### Data for this task:
+--
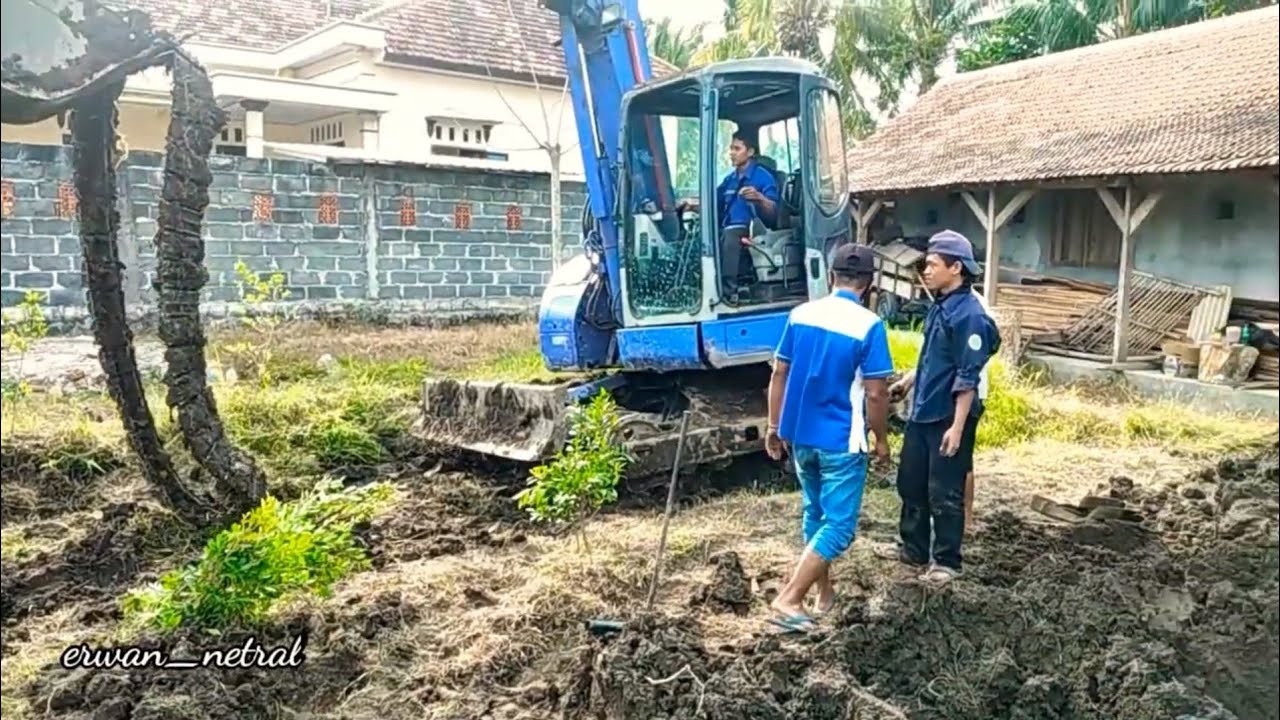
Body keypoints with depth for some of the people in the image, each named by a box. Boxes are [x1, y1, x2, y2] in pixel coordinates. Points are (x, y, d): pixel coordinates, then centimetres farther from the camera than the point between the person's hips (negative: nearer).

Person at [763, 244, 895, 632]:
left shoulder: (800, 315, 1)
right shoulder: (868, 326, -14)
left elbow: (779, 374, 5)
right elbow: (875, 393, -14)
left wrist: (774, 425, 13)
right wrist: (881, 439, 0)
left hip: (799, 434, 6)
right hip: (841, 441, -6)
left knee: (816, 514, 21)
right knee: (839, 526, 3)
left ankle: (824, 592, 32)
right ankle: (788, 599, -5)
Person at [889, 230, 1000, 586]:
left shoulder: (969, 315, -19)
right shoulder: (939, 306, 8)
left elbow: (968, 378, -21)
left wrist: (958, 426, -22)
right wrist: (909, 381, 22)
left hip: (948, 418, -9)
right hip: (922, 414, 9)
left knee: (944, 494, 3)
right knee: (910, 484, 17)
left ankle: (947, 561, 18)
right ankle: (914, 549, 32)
+--
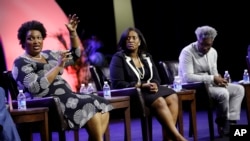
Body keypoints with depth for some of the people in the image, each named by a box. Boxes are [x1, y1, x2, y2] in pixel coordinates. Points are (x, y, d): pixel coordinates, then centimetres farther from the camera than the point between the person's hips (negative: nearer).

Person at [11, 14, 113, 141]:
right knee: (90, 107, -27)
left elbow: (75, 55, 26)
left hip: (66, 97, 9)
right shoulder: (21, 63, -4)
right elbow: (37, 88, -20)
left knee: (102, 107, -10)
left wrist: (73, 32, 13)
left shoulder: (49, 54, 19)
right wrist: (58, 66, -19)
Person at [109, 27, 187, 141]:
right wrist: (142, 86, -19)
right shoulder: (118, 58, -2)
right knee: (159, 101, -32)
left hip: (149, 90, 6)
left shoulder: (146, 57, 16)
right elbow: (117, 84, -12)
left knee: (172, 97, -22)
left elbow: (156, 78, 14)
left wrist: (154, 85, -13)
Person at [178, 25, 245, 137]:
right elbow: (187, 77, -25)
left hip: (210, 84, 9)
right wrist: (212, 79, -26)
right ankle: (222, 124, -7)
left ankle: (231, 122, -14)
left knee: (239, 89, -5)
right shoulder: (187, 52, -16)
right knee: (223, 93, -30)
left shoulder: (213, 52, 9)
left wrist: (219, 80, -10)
+--
### Work required:
In the listing above, begin at the line that has "left wrist: (774, 425, 13)" and stop after the line that has "left shoulder: (969, 315, -19)". Write out only those lines, swapping every "ankle" for "heel" and leaving everything else unchanged.

### Result of this task:
left wrist: (774, 425, 13)
right wrist: (881, 439, 0)
left hip: (799, 434, 6)
right hip: (841, 441, -6)
left knee: (816, 514, 21)
right knee: (839, 526, 3)
left heel: (824, 592, 32)
right heel: (788, 599, -5)
Person at [889, 230, 1000, 586]:
left shoulder: (969, 315, -19)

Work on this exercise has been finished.